Although it took place over 200 million miles away, the spacecraft's brief rendezvous with the asteroid was captured by its cameras and the images were beamed down to Earth.

The spacecraft's sampling head touched Bennu’s surface for approximately 6 seconds, before backing away from the asteroid. By penetrating Bennu's regolith and firing a nitrogen-gas bottle to stir up some of the dust and pebbles on the asteroid's surface, the spacecraft could scoop up the surface material.

The spacecraft spent approximately 5 of the 6 seconds of contact collecting surface material.

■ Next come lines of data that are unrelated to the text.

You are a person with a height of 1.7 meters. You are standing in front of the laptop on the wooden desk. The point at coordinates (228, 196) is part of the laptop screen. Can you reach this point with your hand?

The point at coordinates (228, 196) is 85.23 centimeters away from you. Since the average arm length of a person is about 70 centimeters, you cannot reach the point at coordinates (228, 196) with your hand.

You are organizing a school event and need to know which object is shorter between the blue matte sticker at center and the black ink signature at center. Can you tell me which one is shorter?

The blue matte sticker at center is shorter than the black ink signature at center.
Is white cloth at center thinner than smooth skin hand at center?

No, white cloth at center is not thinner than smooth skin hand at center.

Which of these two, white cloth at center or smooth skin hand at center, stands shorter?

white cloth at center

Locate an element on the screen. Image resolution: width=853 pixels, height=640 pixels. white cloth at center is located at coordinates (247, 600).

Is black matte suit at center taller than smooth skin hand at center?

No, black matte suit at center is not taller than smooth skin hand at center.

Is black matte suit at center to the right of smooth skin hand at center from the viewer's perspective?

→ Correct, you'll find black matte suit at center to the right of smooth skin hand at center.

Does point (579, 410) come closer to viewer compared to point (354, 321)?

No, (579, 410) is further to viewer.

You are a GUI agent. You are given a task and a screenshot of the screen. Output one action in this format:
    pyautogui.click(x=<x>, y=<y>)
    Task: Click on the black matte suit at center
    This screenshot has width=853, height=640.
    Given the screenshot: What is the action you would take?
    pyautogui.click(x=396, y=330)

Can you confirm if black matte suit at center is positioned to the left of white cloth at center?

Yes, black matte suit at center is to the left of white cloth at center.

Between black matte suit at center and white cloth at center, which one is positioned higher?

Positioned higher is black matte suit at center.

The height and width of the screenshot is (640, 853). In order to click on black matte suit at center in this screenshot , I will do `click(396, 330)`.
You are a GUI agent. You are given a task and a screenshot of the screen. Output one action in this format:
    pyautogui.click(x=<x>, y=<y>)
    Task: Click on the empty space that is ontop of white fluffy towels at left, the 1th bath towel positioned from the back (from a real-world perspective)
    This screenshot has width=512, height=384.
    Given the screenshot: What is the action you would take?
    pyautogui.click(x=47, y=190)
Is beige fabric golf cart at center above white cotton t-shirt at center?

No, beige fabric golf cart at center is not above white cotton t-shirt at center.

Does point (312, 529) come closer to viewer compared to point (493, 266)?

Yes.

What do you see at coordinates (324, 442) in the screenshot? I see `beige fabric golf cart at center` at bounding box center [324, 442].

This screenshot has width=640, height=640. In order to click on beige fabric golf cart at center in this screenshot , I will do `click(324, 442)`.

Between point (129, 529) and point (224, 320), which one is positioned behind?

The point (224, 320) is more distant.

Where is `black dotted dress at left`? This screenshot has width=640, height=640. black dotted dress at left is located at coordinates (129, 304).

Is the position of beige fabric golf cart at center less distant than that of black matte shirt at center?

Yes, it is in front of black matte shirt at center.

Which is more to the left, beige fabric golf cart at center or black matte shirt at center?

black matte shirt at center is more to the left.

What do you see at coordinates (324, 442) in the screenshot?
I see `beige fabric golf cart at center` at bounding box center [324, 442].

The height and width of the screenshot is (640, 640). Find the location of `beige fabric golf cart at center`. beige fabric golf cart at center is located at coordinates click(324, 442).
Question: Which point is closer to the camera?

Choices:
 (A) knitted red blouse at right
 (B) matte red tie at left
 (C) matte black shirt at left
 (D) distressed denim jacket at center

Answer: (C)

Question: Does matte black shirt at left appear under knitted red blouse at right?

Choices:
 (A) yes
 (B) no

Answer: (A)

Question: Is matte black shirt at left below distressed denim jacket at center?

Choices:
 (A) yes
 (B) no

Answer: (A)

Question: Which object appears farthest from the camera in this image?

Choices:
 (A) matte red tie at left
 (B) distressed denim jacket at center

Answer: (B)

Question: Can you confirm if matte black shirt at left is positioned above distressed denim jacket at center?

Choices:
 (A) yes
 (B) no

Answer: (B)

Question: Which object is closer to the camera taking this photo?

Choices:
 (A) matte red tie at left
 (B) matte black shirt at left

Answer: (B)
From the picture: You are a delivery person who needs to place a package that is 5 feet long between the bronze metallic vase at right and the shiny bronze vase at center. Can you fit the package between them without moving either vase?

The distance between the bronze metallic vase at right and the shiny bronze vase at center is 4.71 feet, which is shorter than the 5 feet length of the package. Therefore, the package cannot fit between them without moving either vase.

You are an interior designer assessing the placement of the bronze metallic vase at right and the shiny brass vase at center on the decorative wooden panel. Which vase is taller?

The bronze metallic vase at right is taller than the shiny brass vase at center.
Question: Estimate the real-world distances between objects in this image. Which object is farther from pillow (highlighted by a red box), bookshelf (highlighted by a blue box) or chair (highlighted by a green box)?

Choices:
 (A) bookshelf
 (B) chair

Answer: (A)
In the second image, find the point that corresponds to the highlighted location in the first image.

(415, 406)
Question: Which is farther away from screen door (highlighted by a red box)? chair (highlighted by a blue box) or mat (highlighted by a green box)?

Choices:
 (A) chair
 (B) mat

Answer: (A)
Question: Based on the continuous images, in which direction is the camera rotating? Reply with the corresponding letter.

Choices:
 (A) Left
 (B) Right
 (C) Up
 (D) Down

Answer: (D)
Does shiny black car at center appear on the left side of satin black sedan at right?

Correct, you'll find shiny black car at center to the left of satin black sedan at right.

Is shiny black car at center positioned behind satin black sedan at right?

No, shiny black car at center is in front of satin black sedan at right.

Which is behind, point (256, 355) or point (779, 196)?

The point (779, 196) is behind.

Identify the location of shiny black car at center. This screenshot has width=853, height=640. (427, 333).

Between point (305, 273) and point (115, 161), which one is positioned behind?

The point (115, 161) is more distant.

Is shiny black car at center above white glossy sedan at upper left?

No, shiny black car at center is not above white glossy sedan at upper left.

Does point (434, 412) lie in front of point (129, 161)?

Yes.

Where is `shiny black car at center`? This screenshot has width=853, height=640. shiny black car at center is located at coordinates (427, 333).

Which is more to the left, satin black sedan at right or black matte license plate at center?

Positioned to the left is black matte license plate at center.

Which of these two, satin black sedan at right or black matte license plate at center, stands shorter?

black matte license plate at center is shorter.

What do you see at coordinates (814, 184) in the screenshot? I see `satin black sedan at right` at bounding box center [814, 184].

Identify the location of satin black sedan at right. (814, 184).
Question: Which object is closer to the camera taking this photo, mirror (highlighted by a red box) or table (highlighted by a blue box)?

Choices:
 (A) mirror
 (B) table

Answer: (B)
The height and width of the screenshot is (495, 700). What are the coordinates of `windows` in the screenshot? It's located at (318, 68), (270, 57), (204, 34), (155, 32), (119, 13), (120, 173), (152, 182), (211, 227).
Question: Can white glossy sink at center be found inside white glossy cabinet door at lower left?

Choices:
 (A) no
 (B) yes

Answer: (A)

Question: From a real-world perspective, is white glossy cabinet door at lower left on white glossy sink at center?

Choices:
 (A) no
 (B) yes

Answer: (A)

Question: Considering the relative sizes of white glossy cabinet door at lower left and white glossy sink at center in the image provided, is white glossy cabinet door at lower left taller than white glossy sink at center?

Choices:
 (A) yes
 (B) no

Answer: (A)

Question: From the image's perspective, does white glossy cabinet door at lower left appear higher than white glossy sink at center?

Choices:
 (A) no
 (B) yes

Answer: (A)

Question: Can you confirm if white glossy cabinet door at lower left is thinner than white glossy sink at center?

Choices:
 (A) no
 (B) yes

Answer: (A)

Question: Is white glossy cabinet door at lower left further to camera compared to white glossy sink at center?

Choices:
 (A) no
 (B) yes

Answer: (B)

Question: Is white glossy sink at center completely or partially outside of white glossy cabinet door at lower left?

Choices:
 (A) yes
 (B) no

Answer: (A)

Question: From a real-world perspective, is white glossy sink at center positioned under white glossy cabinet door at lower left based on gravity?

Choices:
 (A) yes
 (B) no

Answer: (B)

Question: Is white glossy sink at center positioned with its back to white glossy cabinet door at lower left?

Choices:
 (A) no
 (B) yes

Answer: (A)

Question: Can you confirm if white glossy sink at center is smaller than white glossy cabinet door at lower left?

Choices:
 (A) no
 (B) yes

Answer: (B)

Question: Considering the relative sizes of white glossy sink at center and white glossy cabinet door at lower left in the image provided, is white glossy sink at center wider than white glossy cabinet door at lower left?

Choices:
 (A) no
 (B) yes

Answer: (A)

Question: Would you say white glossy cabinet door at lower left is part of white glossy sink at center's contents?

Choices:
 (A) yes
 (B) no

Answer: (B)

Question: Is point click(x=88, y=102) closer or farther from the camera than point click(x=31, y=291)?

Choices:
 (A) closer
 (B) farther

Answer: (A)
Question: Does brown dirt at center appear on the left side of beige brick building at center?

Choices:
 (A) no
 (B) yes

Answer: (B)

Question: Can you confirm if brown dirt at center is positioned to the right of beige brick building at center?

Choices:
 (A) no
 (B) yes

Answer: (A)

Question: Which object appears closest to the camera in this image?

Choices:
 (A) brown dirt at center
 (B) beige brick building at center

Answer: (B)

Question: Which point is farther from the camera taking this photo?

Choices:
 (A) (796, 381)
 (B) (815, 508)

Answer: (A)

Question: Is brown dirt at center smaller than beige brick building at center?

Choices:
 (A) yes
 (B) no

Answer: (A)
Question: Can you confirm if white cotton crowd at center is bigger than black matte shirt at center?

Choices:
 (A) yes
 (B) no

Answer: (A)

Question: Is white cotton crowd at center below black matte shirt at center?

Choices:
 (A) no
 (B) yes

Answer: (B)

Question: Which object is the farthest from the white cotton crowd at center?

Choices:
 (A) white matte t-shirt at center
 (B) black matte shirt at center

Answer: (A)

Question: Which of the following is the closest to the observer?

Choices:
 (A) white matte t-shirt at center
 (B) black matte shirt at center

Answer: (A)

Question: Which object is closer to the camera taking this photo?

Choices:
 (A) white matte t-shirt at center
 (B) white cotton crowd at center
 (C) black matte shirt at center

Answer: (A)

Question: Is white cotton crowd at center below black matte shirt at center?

But the majority of sample collection occurred within the first 3 seconds, according to NASA.

OSIRIS-REx launched on September 8, 2016 and has been orbiting asteroid Bennu since December, 2018.

As NASA's first attempt to not only land on, but snag a sample of an asteroid, the mission is set to revolutionize what we know about these rocky bodies.

Bennu orbits the Sun every 436.6 days. It is the most primitive kind of asteroid and has barely changed since it formed 4 billion years ago. Itt contains relatively high amounts of carbon, organic molecules, and amino acids — the building blocks of life.

OSIRIS-REx will begin its journey home in March, 2021 and is scheduled to drop off the sample of Bennu by the year 2023.